(Saved data entries)
■ ■ ■ ■
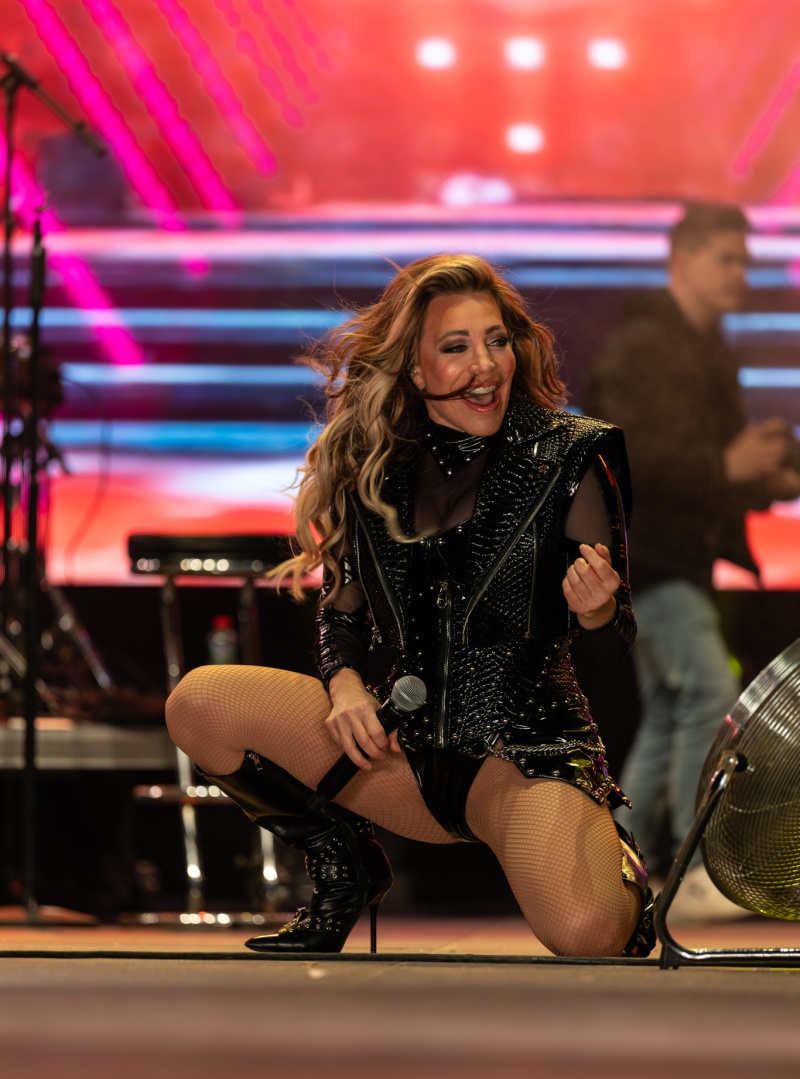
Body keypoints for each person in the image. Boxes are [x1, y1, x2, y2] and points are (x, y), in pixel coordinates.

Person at [165, 253, 655, 958]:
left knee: (589, 936)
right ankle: (346, 866)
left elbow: (614, 645)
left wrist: (599, 612)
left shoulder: (572, 456)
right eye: (456, 347)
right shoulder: (373, 466)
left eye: (496, 341)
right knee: (199, 703)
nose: (485, 366)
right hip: (403, 757)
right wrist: (345, 687)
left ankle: (615, 858)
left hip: (522, 757)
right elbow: (342, 612)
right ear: (415, 371)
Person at [583, 203, 800, 917]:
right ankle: (689, 864)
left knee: (674, 708)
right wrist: (729, 464)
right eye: (725, 259)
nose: (739, 274)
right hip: (646, 555)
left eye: (744, 261)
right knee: (707, 691)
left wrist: (762, 478)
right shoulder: (646, 345)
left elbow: (703, 464)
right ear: (681, 259)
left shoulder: (705, 345)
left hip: (671, 557)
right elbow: (625, 455)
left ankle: (614, 866)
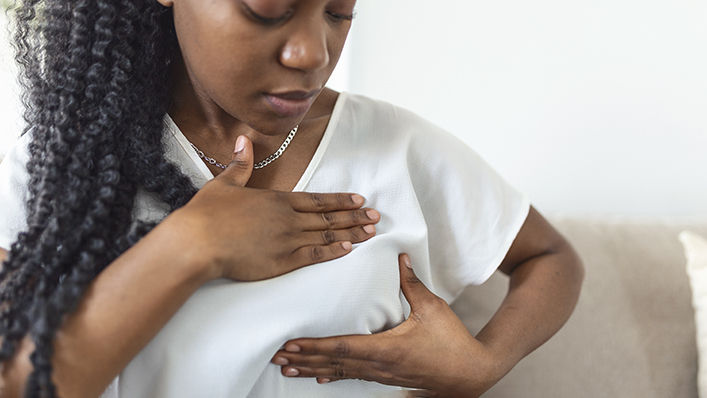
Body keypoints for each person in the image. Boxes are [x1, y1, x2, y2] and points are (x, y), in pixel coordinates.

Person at [0, 0, 584, 397]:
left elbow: (551, 257)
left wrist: (484, 365)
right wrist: (192, 245)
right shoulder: (57, 166)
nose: (313, 52)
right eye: (269, 9)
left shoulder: (397, 147)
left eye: (338, 12)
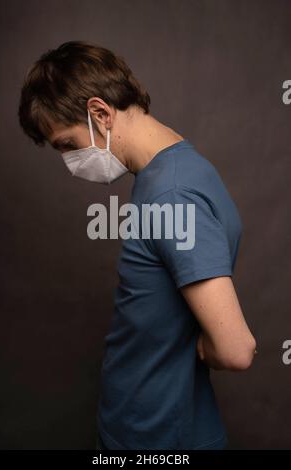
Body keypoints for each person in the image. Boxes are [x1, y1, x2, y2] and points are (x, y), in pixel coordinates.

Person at [18, 40, 257, 450]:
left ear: (99, 113)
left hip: (155, 435)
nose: (70, 164)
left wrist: (200, 349)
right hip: (146, 421)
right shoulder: (176, 167)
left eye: (68, 145)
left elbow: (236, 349)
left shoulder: (171, 193)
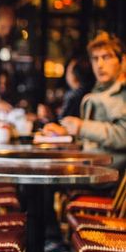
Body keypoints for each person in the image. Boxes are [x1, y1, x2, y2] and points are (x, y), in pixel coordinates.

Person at [44, 32, 126, 170]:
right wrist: (66, 132)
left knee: (47, 170)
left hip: (107, 173)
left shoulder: (122, 92)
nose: (100, 64)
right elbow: (94, 141)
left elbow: (123, 136)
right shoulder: (100, 90)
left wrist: (82, 127)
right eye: (95, 58)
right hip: (92, 167)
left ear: (122, 61)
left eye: (106, 57)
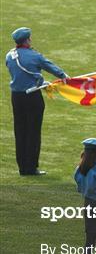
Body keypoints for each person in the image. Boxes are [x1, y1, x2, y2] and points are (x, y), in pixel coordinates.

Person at [5, 27, 69, 175]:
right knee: (33, 131)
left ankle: (22, 167)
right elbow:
■ ■ ■ ■
◆ **Task instructions**:
The word to find is "shoulder". Copy every line of the data that holds it.

◆ **Response to the exercise**:
left shoulder: (572, 456)
right shoulder: (373, 466)
right shoulder: (646, 345)
left shoulder: (705, 345)
right shoulder: (57, 166)
left shoulder: (397, 147)
right shoulder: (176, 167)
left shoulder: (171, 193)
left shoulder: (122, 92)
right shoulder: (100, 90)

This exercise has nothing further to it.